Book Review: When the Morning Glory Blooms....


Becky rocks a baby that rocked her world. Sixty years earlier, with her fiancé Drew in the middle of the Korean Conflict, Ivy throws herself into her work at a nursing home to keep her sanity and provide for the child Drew doesn't know is coming. Ivy cares for Anna, an elderly patient who taxes Ivy's listening ear until the day she suspects Anna's tall tales are not the ramblings of dementia. They're fragments of Anna's disjointed memories of a remarkable life. Finding a faint thread of hope she can't resist tugging, Ivy records Anna's memoir, scribbling furiously after hours to keep up with the woman's emotion-packed, grace-hemmed stories. Is Ivy's answer buried in Anna's past? Becky, Ivy, Anna--three women fight a tangled vine of deception in search of the blossoming simplicity of truth.
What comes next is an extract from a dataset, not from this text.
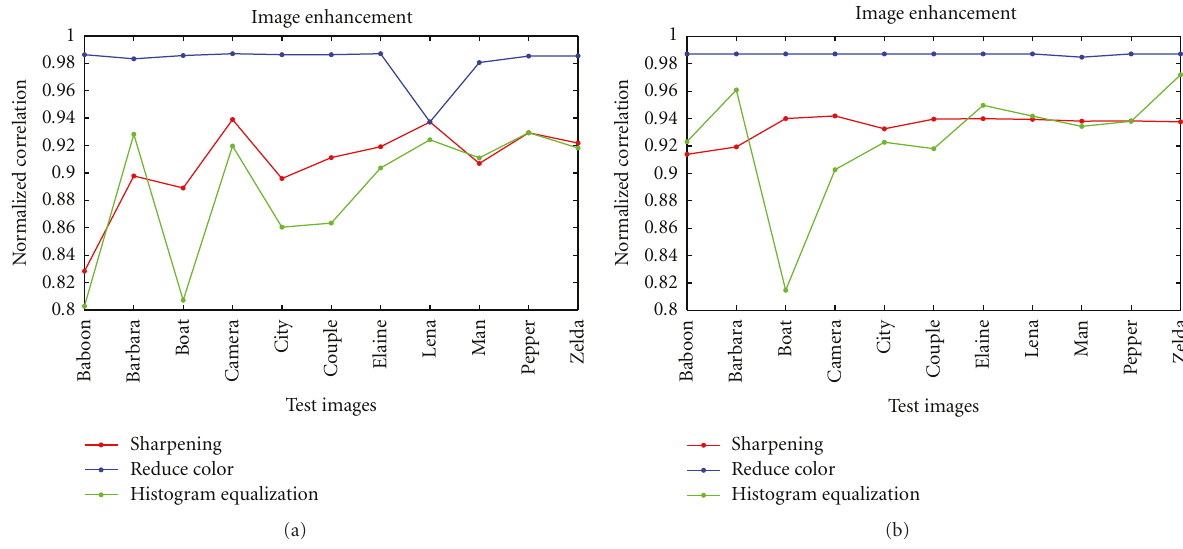
Figure 11: Normalized correlation results of di ff erent test images under image enhancement attacks (a) embedding the watermark in the highest frequency subband of the host image (b) embedding the watermark in the 16th directional subband.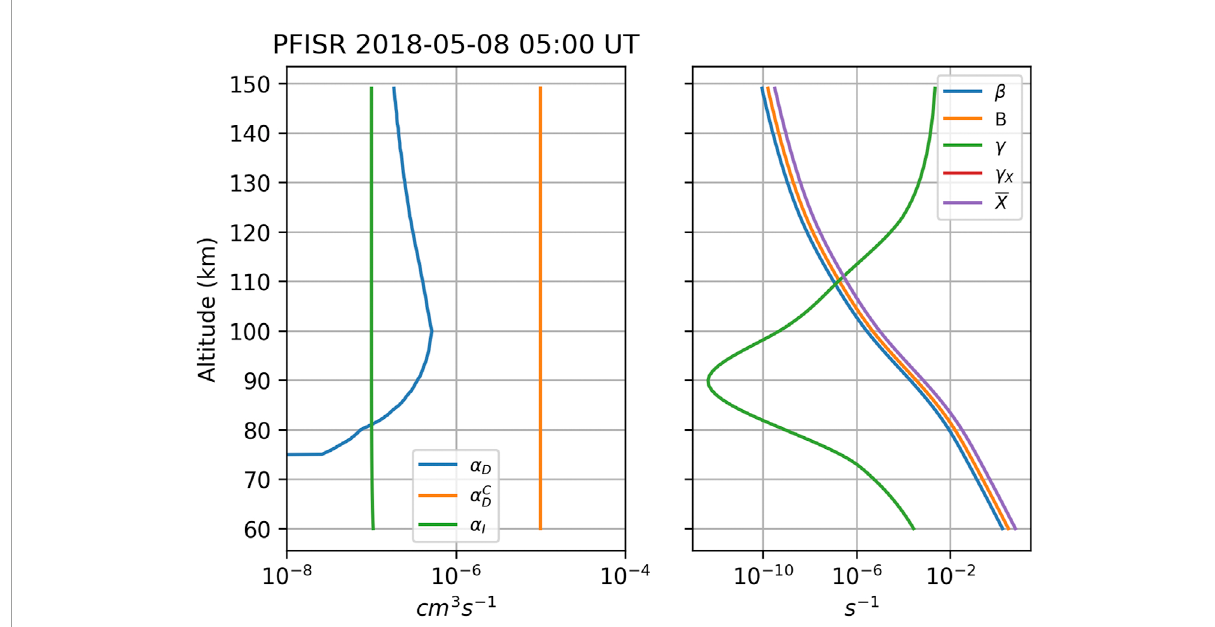
FIGURE 1 Altitude profiles of the coefficients used in Eq. 1. The left column shows the recombination rates with units of cm 3 s −1 and the right column shows other reaction rates which have units of s −1 . The profiles are shown from 60 to 150 km altitudes at the location of the Poker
If you would like to read the first chapter of When The Morning Glory Blooms, go HERE


Cynthia writes stories of hope that glows in the dark, merging her love for storytelling with inextinguishable hope for inexpressible hurts.

Cynthia spends her days diving into words, worship, and wonder and celebrating 40 years of marriage, three grown children, and five outrageously adorable grandchildren. One of her greatest joys is helping other writers grow in their craft. To that end, she served as the assistant director and a faculty member of the Quad Cities Christian Writers Conference, has served as worship and devotions staff for the Write-to-Publish conference, and teaches at other conferences as opportunities arise. She speaks to women’s groups, at mother-daughter banquets, and for women’s refresher days and retreats. It is her delight to serve on her church’s worship team. Rather than “busy,” she likes the term “active.”
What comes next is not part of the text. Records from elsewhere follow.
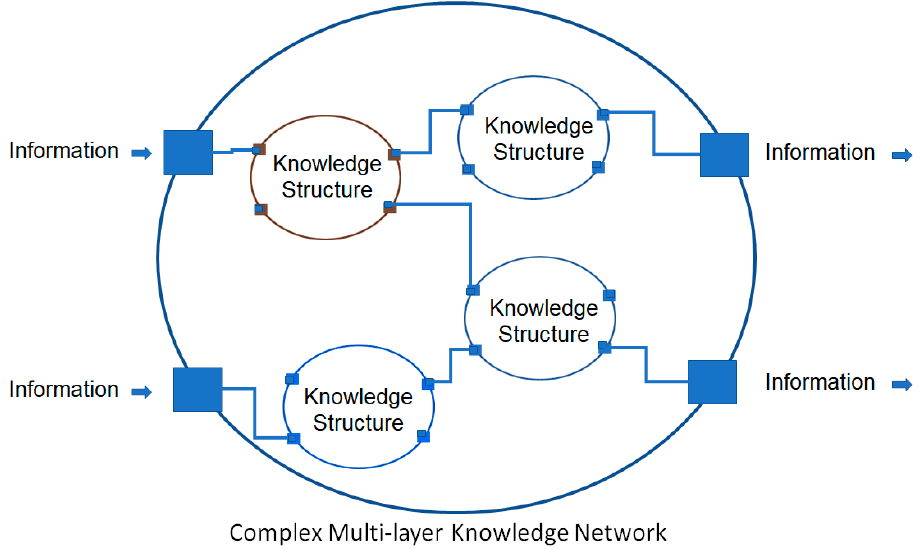
Figure 2. A knowledge network specifying the knowledge structures where information is communicated between nodes through barrios links. The nodes define the structure and function of the domain knowledge in the form of named sets.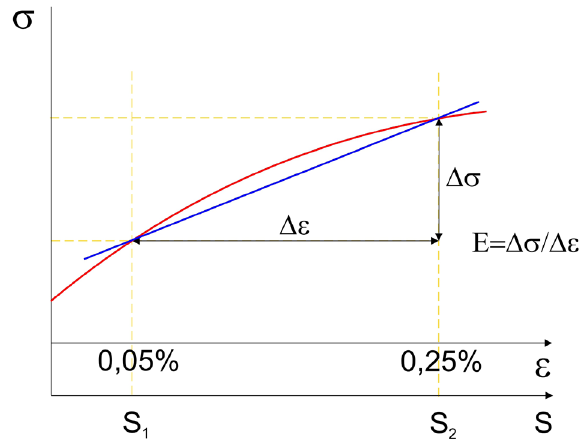
Figure 8: Ring stiffness for 200 mm diameter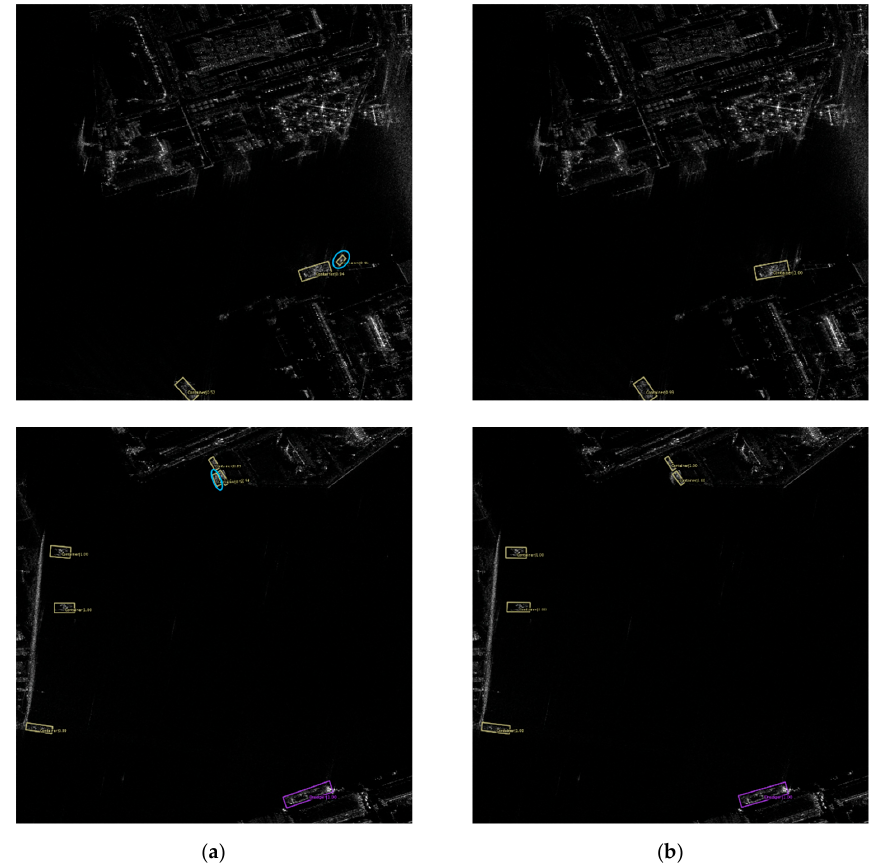
Figure 6. Comparison detection results of the Oriented-RCNN and our method. The yellow ellipses and blue ellipses represent the missing ships and false alarms, respectively. ( a ) Detection results of Oriented-RCNN. ( b ) Detection results of SPG-OSD.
For 33 years, Cynthia wrote and produced the radio broadcast The Heartbeat of the Home. The scripted radio drama/devotional broadcast aired on as many as 50 radio stations and two cable/digital television stations over the years. Cynthia was the editor of the ministry’s Backyard Friends magazine, a twenty-page, twice annual publication that reached 5,000 homes, churches, and parachurch outreaches.
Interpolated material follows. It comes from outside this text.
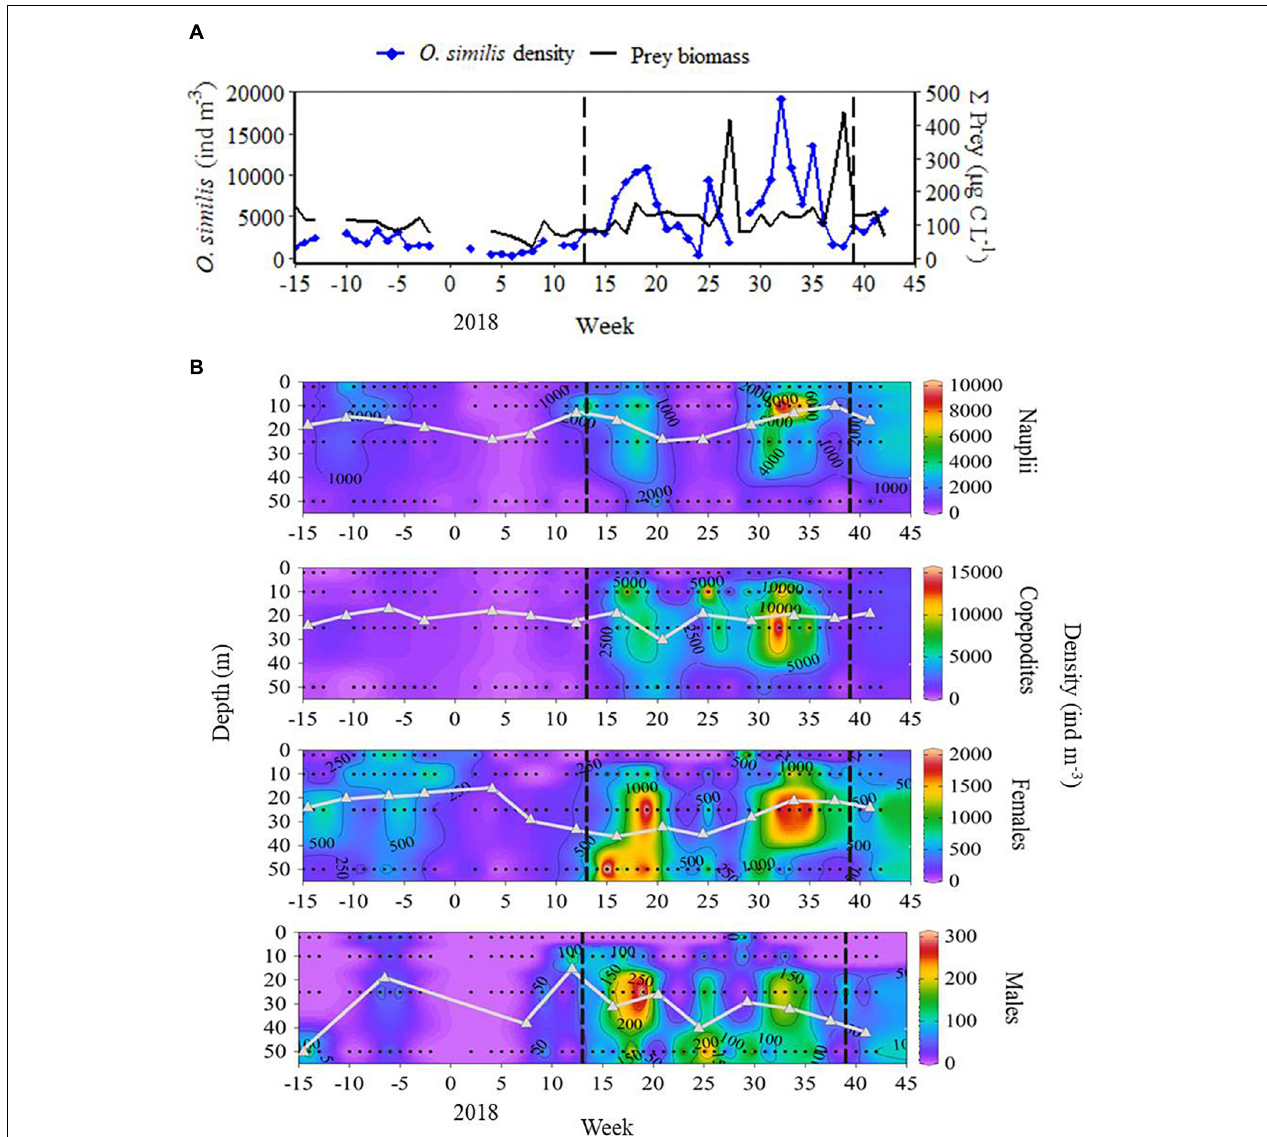
FIGURE 5 | (A) Depth-integrated O. similis population density including all life stages, against total prey biomass, excluding bacteria, over the 2017–2018 study; (B) O. similis nauplii, copepodite, adult female, and adult male density over the 2017–2018 study (Ocean Data View, Schlitzer, 2018). Grey triangles represent weighted mean depth (WMD). Vertical dashed lines mark the onset and breakdown of stratification, indicated by the switch in surface NHF from negative to positive (week 13), and positive to negative (week 39) during the 2017–2018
I highly recommend this book!



Wednesday, April 3, 2013

Book Review: A Season for Tending....

Good evening everyone!  I hope your April is off to a good start...mine has been busy but good so far so what more could I ask for? :)

Tonight I'm sharing a review on a book I received from Waterbrook Multnomah Publishing Group.  If you've followed my blog for any length of time, you know I enjoy reading Amish Fiction almost as much as historical fiction!  I've actually reviewed a couple of Cindy Woodsmall's books before so I was all for getting this one.  And I wasn't disappointed!

A Season for Tending is the first book in the Amish Vines and Orchards Series from Cindy Woodsmall.  It starts out by introducing Rhoda Byler, an Old Order Amish woman who has a knack for gardening and how the strict community she lives in views it.  Preferring to spend time alone allows Rhoda to tend to her garden and process a tragedy that haunts her daily.

Samuel King is a kind, responsible and hard working Amish man who lives in the neighboring town of  Harvest Mills.  He runs his family's apple orchard business and tries to hold everything together when he too endures a tragedy. 

God brings these two families together in a way that only He can.  Many choices have to be made and relationships are tested as business and love start to merge. 

I thoroughly enjoyed this book and can't wait to get my hands on the next one in the series!

Thank you to Waterbrook Multnomah Publishing Group for providing this book free of charge in return for my honest review.